Assignment
Give the records again, word for word.
Given records Start Marker
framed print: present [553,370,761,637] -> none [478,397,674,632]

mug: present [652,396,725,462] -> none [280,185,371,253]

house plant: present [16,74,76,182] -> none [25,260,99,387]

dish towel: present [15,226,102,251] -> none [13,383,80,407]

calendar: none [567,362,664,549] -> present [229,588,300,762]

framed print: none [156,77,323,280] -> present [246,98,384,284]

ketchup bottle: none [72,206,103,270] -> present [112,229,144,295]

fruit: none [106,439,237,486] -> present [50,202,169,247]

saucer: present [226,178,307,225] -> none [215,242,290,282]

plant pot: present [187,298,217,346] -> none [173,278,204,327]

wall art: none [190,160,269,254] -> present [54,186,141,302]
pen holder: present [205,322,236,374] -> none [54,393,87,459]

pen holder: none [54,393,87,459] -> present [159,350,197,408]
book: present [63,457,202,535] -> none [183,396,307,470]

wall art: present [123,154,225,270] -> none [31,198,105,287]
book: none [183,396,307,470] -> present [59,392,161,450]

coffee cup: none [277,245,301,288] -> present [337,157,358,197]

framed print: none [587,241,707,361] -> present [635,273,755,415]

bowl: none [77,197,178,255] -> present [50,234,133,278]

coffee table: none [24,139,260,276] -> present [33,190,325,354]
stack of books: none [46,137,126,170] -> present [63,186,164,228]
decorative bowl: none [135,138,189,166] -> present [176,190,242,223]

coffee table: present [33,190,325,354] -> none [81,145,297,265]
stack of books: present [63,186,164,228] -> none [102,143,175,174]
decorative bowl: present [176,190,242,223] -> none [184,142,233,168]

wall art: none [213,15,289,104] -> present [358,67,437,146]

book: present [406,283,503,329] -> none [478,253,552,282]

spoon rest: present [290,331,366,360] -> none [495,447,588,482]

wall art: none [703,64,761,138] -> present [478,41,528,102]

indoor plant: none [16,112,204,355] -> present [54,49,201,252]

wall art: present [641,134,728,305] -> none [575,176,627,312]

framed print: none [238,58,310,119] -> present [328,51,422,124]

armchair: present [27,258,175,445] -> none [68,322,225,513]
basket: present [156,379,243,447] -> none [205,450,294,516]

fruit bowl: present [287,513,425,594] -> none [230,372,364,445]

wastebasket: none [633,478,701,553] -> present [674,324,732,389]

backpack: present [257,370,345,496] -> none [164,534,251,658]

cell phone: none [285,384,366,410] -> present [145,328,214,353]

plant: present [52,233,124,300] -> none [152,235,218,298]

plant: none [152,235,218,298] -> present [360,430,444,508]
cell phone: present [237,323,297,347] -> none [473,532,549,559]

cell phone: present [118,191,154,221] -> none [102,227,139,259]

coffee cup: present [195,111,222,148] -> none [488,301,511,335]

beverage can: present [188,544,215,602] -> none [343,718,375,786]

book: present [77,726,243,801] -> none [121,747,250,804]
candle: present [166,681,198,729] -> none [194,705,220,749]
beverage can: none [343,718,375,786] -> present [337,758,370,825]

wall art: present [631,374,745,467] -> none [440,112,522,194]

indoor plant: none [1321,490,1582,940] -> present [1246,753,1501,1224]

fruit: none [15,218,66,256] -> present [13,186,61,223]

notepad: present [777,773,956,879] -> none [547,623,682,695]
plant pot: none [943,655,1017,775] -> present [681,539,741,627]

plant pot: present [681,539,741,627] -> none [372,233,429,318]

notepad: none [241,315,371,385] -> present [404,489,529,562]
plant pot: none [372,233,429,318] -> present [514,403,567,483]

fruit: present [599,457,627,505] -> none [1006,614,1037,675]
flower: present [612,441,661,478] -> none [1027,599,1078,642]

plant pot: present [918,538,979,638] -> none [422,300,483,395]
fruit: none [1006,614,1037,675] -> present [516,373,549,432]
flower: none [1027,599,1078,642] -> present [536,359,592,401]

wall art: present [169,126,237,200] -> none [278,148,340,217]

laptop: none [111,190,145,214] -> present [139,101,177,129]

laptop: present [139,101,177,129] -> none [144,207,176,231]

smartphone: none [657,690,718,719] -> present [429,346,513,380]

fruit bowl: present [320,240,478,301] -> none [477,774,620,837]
Given records End Marker
Solution for this problem
framed print: present [553,370,761,637] -> none [478,397,674,632]

mug: present [652,396,725,462] -> none [280,185,371,253]

house plant: present [16,74,76,182] -> none [25,260,99,387]

dish towel: present [15,226,102,251] -> none [13,383,80,407]

calendar: none [567,362,664,549] -> present [229,588,300,762]

framed print: none [156,77,323,280] -> present [246,98,384,284]

ketchup bottle: none [72,206,103,270] -> present [112,229,144,295]

fruit: none [106,439,237,486] -> present [50,202,169,247]

saucer: present [226,178,307,225] -> none [215,242,290,282]

plant pot: present [187,298,217,346] -> none [173,278,204,327]

wall art: none [190,160,269,254] -> present [54,186,141,302]
pen holder: present [205,322,236,374] -> none [54,393,87,459]

pen holder: none [54,393,87,459] -> present [159,350,197,408]
book: present [63,457,202,535] -> none [183,396,307,470]

wall art: present [123,154,225,270] -> none [31,198,105,287]
book: none [183,396,307,470] -> present [59,392,161,450]

coffee cup: none [277,245,301,288] -> present [337,157,358,197]

framed print: none [587,241,707,361] -> present [635,273,755,415]

bowl: none [77,197,178,255] -> present [50,234,133,278]

coffee table: none [24,139,260,276] -> present [33,190,325,354]
stack of books: none [46,137,126,170] -> present [63,186,164,228]
decorative bowl: none [135,138,189,166] -> present [176,190,242,223]

coffee table: present [33,190,325,354] -> none [81,145,297,265]
stack of books: present [63,186,164,228] -> none [102,143,175,174]
decorative bowl: present [176,190,242,223] -> none [184,142,233,168]

wall art: none [213,15,289,104] -> present [358,67,437,146]

book: present [406,283,503,329] -> none [478,253,552,282]

spoon rest: present [290,331,366,360] -> none [495,447,588,482]

wall art: none [703,64,761,138] -> present [478,41,528,102]

indoor plant: none [16,112,204,355] -> present [54,49,201,252]

wall art: present [641,134,728,305] -> none [575,176,627,312]

framed print: none [238,58,310,119] -> present [328,51,422,124]

armchair: present [27,258,175,445] -> none [68,322,225,513]
basket: present [156,379,243,447] -> none [205,450,294,516]

fruit bowl: present [287,513,425,594] -> none [230,372,364,445]

wastebasket: none [633,478,701,553] -> present [674,324,732,389]

backpack: present [257,370,345,496] -> none [164,534,251,658]

cell phone: none [285,384,366,410] -> present [145,328,214,353]

plant: present [52,233,124,300] -> none [152,235,218,298]

plant: none [152,235,218,298] -> present [360,430,444,508]
cell phone: present [237,323,297,347] -> none [473,532,549,559]

cell phone: present [118,191,154,221] -> none [102,227,139,259]

coffee cup: present [195,111,222,148] -> none [488,301,511,335]

beverage can: present [188,544,215,602] -> none [343,718,375,786]

book: present [77,726,243,801] -> none [121,747,250,804]
candle: present [166,681,198,729] -> none [194,705,220,749]
beverage can: none [343,718,375,786] -> present [337,758,370,825]

wall art: present [631,374,745,467] -> none [440,112,522,194]

indoor plant: none [1321,490,1582,940] -> present [1246,753,1501,1224]

fruit: none [15,218,66,256] -> present [13,186,61,223]

notepad: present [777,773,956,879] -> none [547,623,682,695]
plant pot: none [943,655,1017,775] -> present [681,539,741,627]

plant pot: present [681,539,741,627] -> none [372,233,429,318]

notepad: none [241,315,371,385] -> present [404,489,529,562]
plant pot: none [372,233,429,318] -> present [514,403,567,483]

fruit: present [599,457,627,505] -> none [1006,614,1037,675]
flower: present [612,441,661,478] -> none [1027,599,1078,642]

plant pot: present [918,538,979,638] -> none [422,300,483,395]
fruit: none [1006,614,1037,675] -> present [516,373,549,432]
flower: none [1027,599,1078,642] -> present [536,359,592,401]

wall art: present [169,126,237,200] -> none [278,148,340,217]

laptop: none [111,190,145,214] -> present [139,101,177,129]

laptop: present [139,101,177,129] -> none [144,207,176,231]

smartphone: none [657,690,718,719] -> present [429,346,513,380]

fruit bowl: present [320,240,478,301] -> none [477,774,620,837]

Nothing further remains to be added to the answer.